AI makes it easy for anyone to "translate" text from a more complex form into a simpler language style (known as text simplification). Miðeind has developed such a "translation engine" for Icelandic. This technology is especially beneficial to those who, for various reasons, struggle with more complex texts, such as individuals with dyslexia.

Text Generation

A significant portion of content generated within companies follows standardized formats. With the help of language models, it's possible to automatically fill out or complete responses to inquiries, automated system emails, forms, contracts, and similar documents, either partially or entirely. This ensures that the generated text is grammatically correct and contextually appropriate, both in terms of content and language.

Miðeind's artificial intelligence can be used in two ways: firstly, to automatically fill in text within templates, and secondly, to generate text from scratch using neural networks based on key information provided. For example, fully or semi-standardized contracts can be automatically generated or filled out, often requiring only a final human review.

What Type of Analyzer (Icelandic: greinir) is that?

Greynir is Miðeind's natural language processing engine. It is designed to work with Icelandic text, handling its complex grammar, including inflections, compound words, and flexible word order. Developed in Python 3, Greynir is compatible with all major operating systems.
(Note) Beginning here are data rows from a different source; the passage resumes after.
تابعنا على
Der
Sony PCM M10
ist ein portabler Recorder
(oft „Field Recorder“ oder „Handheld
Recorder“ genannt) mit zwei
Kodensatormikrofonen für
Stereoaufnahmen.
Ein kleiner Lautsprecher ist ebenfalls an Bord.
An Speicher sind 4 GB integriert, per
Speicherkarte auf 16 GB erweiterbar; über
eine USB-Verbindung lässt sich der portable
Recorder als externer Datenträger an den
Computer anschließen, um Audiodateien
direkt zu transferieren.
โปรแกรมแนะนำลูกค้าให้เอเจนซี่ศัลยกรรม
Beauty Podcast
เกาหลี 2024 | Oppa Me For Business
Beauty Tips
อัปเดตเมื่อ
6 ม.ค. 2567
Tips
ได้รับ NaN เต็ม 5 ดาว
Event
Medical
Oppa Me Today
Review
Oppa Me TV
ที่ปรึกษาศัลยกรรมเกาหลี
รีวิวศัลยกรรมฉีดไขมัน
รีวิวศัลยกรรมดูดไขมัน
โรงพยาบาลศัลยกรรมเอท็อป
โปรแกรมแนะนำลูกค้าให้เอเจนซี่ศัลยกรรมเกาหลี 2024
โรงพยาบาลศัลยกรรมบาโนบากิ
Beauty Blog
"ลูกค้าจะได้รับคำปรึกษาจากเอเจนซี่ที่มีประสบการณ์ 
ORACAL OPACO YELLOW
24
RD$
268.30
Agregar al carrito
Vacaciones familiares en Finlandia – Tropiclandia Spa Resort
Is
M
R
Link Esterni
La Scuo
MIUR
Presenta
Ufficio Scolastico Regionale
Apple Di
Greynir is open source software which is available under an MIT license.

Greynir

Language, both spoken and written, is our primary means of communication as humans and has a reciprocal effect on how we think. For a long time, it has been a sought-after goal to enable computers to communicate with us in natural language. This means that computers should be able to "understand" written and spoken language from humans and respond back with voice or at least properly formatted text.
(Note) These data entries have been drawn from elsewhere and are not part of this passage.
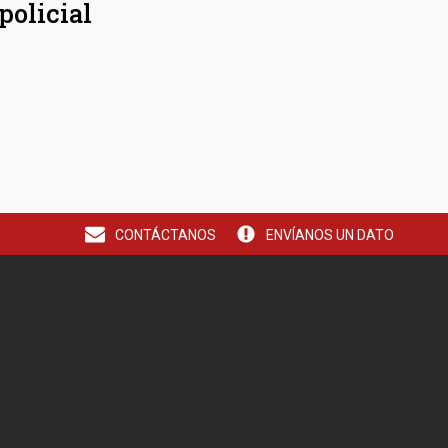
policial
CONTÁCTANOS
ENVÍANOS UN DATO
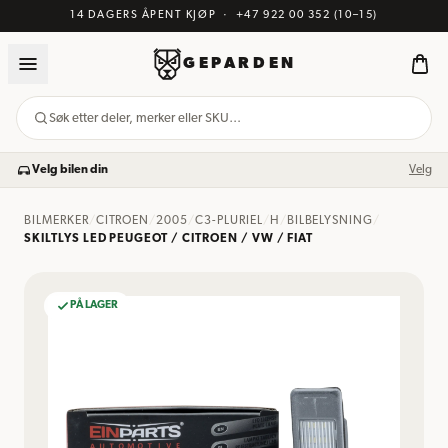
14 DAGERS ÅPENT KJØP
·
+47 922 00 352
(10–15)
GEPARDEN
Søk etter deler, merker eller SKU…
Velg bilen din
Velg
BILMERKER
/
CITROEN
/
2005
/
C3-PLURIEL
/
H
/
BILBELYSNING
/
SKILTLYS LED PEUGEOT / CITROEN / VW / FIAT
PÅ LAGER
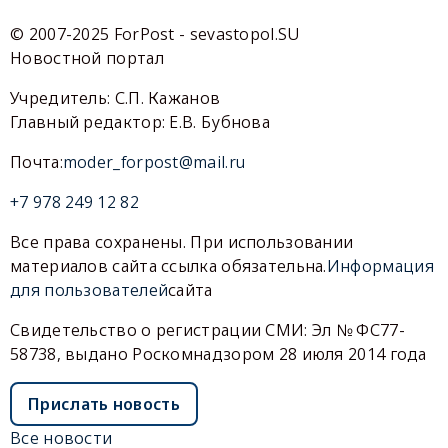
© 2007-2025 ForPost - sevastopol.SU
Новостной портал
Учредитель: С.П. Кажанов
Главный редактор: Е.В. Бубнова
Почта:
moder_forpost@mail.ru
+7 978 249 12 82
Все права сохранены. При использовании
материалов сайта ссылка обязательна.
Информация
для пользователей
сайта
Свидетельство о регистрации СМИ: Эл № ФС77-
58738, выдано Роскомнадзором 28 июля 2014 года
Прислать новость
Все новости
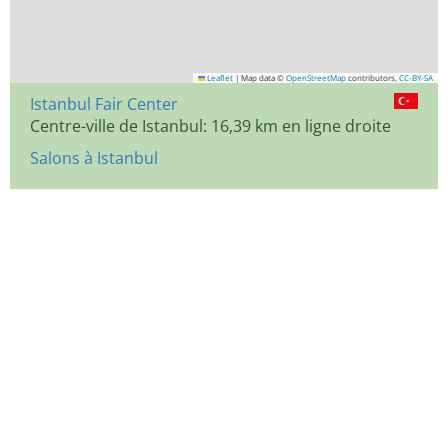
Leaflet
|
Map data ©
OpenStreetMap
contributors,
CC-BY-SA
Istanbul Fair Center
Centre-ville de Istanbul: 16,39 km en ligne droite
Salons à Istanbul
To work with text in computers, various software tools are needed. Continuous text needs to be divided into sentences; words, numbers, dates, punctuation marks, and other tokens need to be separated; each word needs to be looked up to determine its part of speech and inflectional forms; and the context and position of words in the sentence need to be analyzed to get a picture of what is being said. This allows the computer to discover what is being asked, requested, or stated.

The Greynir parser includes all the main software components needed to work with written Icelandic. It divides text into sentences and tokens, and looks up word forms in the Database of Modern Icelandic Inflections (DMII), which is included in the package. It then uses full constituency parsing to draw up sentence trees that describe the internal structure and composition of the sentences. Once the sentence trees are available, questions, statements, commands, or other information embedded in the text can be extracted.

The voice app Embla is a good example of what can be done based on Greynir. Embla uses Greynir to recognize and correctly understand questions posed in Icelandic. Embla also uses Greynir to ensure that answers are grammatically correct, for example, that noun phrases (such as names of bus stops) are in the correct cases.

Greynir can be used in projects related to various types of information retrieval from text, search engines, text statistics and origin analysis, text review for grammar, language use and style, chatbots, query systems, voice interfaces, sentiment analysis, and more. It can also be used in preparing language corpora used to train deep neural networks.

Greynir's source code and documentation can be accessed on GitHub. Greynir uses the Tokenizer for Icelandic, which is also open-source software from Miðeind. Examples of Greynir's use in a system that queries and reads news can be seen on the website greynir.is.

The technology behind Greynir is discussed in more detail in the paper A Wide-Coverage Context-Free Grammar for Icelandic and an Accompanying Parsing System by Vilhjálmur Þorsteinsson, Hulda Óladóttir and Hrafn Loftsson (Proceedings of Recent Advances in Natural Language Processing, pp. 1397–1404, Varna, Bulgaria, Sep 2–4, 2019).